What I mean by that is car companies are geared-up and used to introducing new
and seriously updated models every year or two. They go through many
iterations and designs, have hits and misses. And they sell millions of cars
per year in the process.

In another year or two the Model S will feel, well, dated and old. I have to
admit having had this very thought. I've been considering purchasing one for
the past year and was going to make a decision in January. And I keep running
in circles with multiple arguments in my head.

First there's the "this look is getting old" argument. Sorry, superficial,
but, hey, that's the way it works. This this wasn't a real-life criteria we
all use to buy cars they would still look the way they did twenty years ago
because nobody would care.

Then there's the interior. As others have pointed out, not the best. I'll just
leave it at that.

I find my self less interested in a car who's outward and interior design is
already several years old.

I am not interested in a Tesla because I am a fan boy. I am not. I would like
an electric car because I have a nice solar infrastructure at home that I
designed to be able to support two electric cars. I also want to stop burning
fossil fuel for transportation. I am also very interested in lane-keeping or
auto-pilot technologies while on a highway. And, finally, it is a business
decision based on facts: I find myself driving quite a few miles per week and,
if you do the math, going electric just makes sense.

(Document images paired with source code)
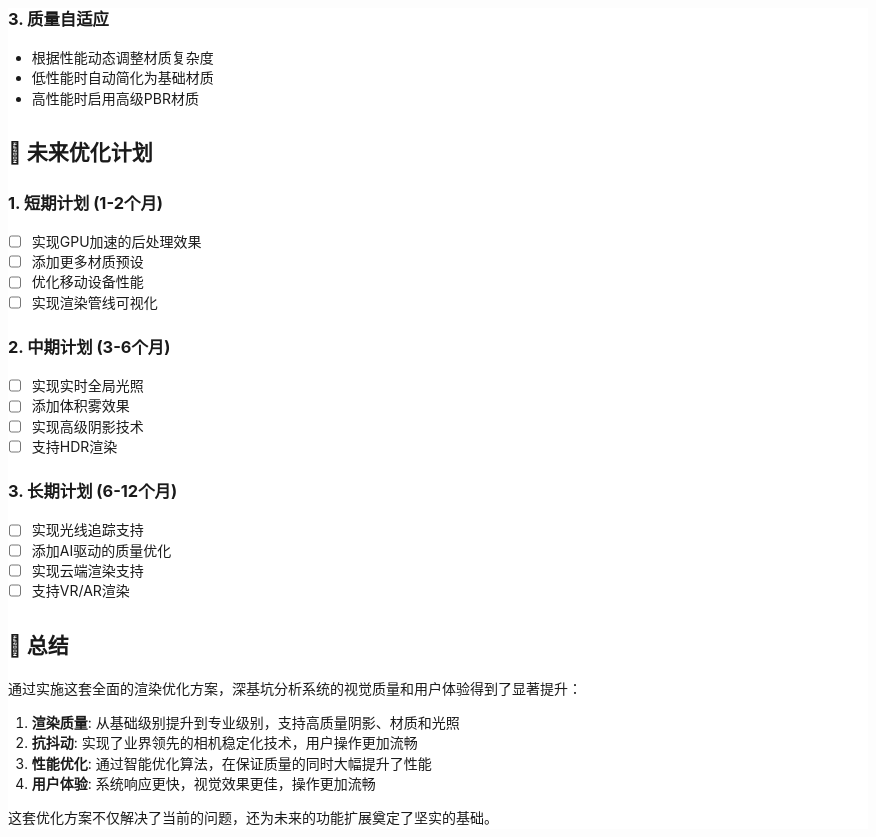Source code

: ### 3. 质量自适应
- 根据性能动态调整材质复杂度
- 低性能时自动简化为基础材质
- 高性能时启用高级PBR材质

## 🚀 未来优化计划

### 1. 短期计划 (1-2个月)
- [ ] 实现GPU加速的后处理效果
- [ ] 添加更多材质预设
- [ ] 优化移动设备性能
- [ ] 实现渲染管线可视化

### 2. 中期计划 (3-6个月)
- [ ] 实现实时全局光照
- [ ] 添加体积雾效果
- [ ] 实现高级阴影技术
- [ ] 支持HDR渲染

### 3. 长期计划 (6-12个月)
- [ ] 实现光线追踪支持
- [ ] 添加AI驱动的质量优化
- [ ] 实现云端渲染支持
- [ ] 支持VR/AR渲染

## 📝 总结

通过实施这套全面的渲染优化方案，深基坑分析系统的视觉质量和用户体验得到了显著提升：

1. **渲染质量**: 从基础级别提升到专业级别，支持高质量阴影、材质和光照
2. **抗抖动**: 实现了业界领先的相机稳定化技术，用户操作更加流畅
3. **性能优化**: 通过智能优化算法，在保证质量的同时大幅提升了性能
4. **用户体验**: 系统响应更快，视觉效果更佳，操作更加流畅

这套优化方案不仅解决了当前的问题，还为未来的功能扩展奠定了坚实的基础。 
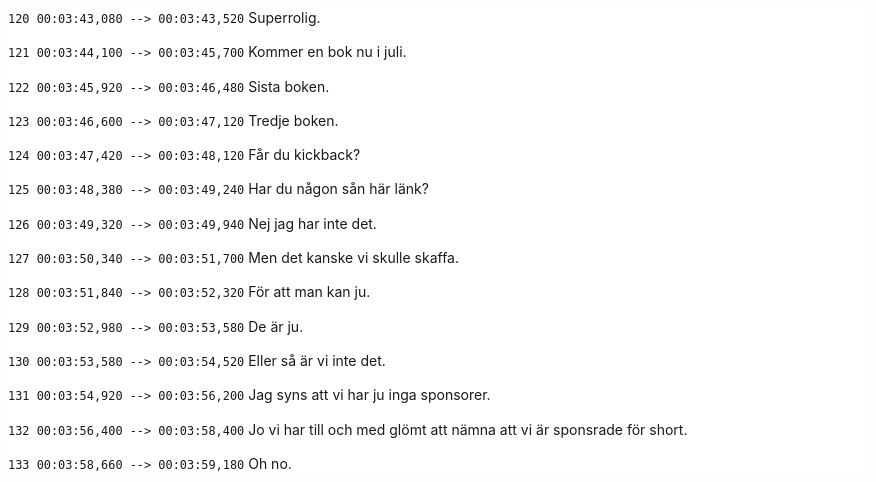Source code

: 

`120 00:03:43,080 --> 00:03:43,520`
Superrolig.



`121 00:03:44,100 --> 00:03:45,700`
Kommer en bok nu i juli.



`122 00:03:45,920 --> 00:03:46,480`
Sista boken.



`123 00:03:46,600 --> 00:03:47,120`
Tredje boken.



`124 00:03:47,420 --> 00:03:48,120`
Får du kickback?



`125 00:03:48,380 --> 00:03:49,240`
Har du någon sån här länk?



`126 00:03:49,320 --> 00:03:49,940`
Nej jag har inte det.



`127 00:03:50,340 --> 00:03:51,700`
Men det kanske vi skulle skaffa.



`128 00:03:51,840 --> 00:03:52,320`
För att man kan ju.



`129 00:03:52,980 --> 00:03:53,580`
De är ju.



`130 00:03:53,580 --> 00:03:54,520`
Eller så är vi inte det.



`131 00:03:54,920 --> 00:03:56,200`
Jag syns att vi har ju inga sponsorer.



`132 00:03:56,400 --> 00:03:58,400`
Jo vi har till och med glömt att nämna att vi är sponsrade för short.



`133 00:03:58,660 --> 00:03:59,180`
Oh no.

- Instruction 1:
According to the post about the Model S, how many electric cars was the writer's home solar setup designed to support?
- Instruction 2:
Duplicate the part of the post about the Model S from "I find my self" up to and including "just makes sense.".

- Answer 1:
Two electric cars.

- Answer 2:
I find my self less interested in a car who's outward and interior design is
already several years old.

I am not interested in a Tesla because I am a fan boy. I am not. I would like
an electric car because I have a nice solar infrastructure at home that I
designed to be able to support two electric cars. I also want to stop burning
fossil fuel for transportation. I am also very interested in lane-keeping or
auto-pilot technologies while on a highway. And, finally, it is a business
decision based on facts: I find myself driving quite a few miles per week and,
if you do the math, going electric just makes sense.